We sat in silence in the car as the stale orange lights, like the mango juice they serve at zoo camp – pale, washed-out and old looking, and tasting strongly of rancid hot dogs – burned like torches in the darkness of the city. Love the light pollution laws usually, put in place for the observatory people to stargaze. Not tonight. Things are a bit too freaky to be in a really dark city right now.
The rain chimes on the windows, diamond bright under the oncoming headlight beams, and the acid clock numbers blink in the interior darkness surrounding and muffling us both in the car.
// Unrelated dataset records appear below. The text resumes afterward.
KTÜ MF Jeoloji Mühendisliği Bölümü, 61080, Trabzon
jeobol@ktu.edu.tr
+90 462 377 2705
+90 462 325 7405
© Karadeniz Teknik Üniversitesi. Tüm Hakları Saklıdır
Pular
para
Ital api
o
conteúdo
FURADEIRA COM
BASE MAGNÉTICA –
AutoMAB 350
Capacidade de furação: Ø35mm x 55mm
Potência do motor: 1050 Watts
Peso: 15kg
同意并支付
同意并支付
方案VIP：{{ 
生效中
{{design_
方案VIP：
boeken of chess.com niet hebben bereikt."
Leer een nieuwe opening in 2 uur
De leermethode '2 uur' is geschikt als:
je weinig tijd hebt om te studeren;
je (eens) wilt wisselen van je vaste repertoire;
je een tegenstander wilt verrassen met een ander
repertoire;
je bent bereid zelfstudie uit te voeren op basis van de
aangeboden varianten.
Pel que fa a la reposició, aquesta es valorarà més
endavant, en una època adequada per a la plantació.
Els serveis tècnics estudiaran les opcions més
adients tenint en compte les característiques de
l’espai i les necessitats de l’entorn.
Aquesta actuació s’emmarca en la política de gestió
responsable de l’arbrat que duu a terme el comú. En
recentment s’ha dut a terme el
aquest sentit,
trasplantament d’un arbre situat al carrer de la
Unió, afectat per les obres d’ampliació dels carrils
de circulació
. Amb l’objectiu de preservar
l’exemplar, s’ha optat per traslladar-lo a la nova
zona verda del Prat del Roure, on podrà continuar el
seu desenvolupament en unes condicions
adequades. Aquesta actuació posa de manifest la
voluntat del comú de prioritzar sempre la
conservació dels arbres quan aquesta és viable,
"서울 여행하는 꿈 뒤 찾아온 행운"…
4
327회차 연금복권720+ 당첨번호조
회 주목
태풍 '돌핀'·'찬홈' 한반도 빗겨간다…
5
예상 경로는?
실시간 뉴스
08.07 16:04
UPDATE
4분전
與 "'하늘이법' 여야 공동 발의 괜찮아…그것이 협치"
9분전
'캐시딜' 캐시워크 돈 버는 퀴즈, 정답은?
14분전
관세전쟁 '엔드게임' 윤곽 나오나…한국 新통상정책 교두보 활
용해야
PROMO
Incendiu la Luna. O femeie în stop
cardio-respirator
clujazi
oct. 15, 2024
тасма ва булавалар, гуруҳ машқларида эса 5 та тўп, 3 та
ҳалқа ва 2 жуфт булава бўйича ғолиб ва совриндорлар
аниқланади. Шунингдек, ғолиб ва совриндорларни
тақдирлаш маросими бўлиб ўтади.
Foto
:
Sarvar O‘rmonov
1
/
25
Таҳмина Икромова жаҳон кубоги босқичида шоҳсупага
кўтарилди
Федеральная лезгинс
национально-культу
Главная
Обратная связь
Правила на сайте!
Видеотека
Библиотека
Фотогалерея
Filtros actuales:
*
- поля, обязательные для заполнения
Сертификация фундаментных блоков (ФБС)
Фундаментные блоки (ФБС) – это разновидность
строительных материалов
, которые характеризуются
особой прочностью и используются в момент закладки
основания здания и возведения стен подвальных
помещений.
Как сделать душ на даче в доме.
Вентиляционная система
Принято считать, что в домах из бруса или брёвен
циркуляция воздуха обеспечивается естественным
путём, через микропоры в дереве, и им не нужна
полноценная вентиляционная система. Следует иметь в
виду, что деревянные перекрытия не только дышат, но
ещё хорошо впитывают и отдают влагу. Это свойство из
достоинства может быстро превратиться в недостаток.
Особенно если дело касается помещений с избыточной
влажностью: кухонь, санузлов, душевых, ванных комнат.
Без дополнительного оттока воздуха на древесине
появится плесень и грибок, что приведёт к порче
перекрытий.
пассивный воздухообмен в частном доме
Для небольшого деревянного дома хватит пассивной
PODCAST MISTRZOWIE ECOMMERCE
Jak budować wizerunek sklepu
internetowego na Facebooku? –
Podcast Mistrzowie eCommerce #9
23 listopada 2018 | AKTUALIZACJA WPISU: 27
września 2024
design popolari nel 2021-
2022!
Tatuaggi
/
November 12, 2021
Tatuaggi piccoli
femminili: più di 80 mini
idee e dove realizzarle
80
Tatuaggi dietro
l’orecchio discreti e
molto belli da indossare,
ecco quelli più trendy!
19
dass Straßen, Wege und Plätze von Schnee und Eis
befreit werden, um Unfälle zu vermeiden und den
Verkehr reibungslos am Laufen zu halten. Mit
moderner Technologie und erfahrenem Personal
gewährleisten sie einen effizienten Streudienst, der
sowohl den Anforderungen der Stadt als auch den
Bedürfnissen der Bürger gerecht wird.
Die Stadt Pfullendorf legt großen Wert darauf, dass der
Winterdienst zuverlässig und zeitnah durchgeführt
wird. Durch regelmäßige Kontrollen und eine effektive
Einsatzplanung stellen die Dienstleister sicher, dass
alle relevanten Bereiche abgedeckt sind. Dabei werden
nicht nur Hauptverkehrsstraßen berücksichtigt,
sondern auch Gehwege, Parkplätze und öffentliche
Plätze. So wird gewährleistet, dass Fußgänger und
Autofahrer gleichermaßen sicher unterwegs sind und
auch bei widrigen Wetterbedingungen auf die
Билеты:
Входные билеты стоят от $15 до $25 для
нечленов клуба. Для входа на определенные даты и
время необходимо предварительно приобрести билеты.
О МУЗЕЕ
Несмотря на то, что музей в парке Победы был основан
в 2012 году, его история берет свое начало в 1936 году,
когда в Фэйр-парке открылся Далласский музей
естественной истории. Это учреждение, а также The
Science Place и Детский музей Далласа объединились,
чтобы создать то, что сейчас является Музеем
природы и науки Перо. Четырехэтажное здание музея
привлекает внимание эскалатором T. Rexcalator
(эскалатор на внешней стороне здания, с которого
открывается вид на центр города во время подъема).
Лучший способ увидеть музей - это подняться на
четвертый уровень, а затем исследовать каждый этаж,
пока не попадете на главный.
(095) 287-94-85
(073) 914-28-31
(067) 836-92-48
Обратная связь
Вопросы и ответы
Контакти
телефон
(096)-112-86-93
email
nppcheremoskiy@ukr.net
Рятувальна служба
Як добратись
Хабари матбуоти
After awhile of sitting in long, dimly and intermittently lit shadows and uncomfortable silence, Jamie flicked on the radio. Immediately "Lola" by the oldies group the Kinks comes on. I can't help but laugh a little. It's always a good day when you can listen to a song about a guy who accidentally picks up a chick named Lola at a bar, dances with her, hits on her, and then realizes she's a dude.
"That's perfect," I say.
"Cute, that's cute," Jamie says, and his Frank Sinatra voice is back, tickling my neck. Things are nowhere near as bad as they could be, then.
He could still laugh.
[1]I don't give a rat's butt whether or not Michael Jackson bleached his skin & had 40 million nose jobs & looked like a woman & molested kids. I mean I care if he molested kids because that's just sick but I still like his music. His early music when he was still "black." His early music like Billie Jean & Thriller & Black or White, is awesome & I grabbed it off of the internet for free so he didn't make a dime off my contributions while he was alive and he's dead now.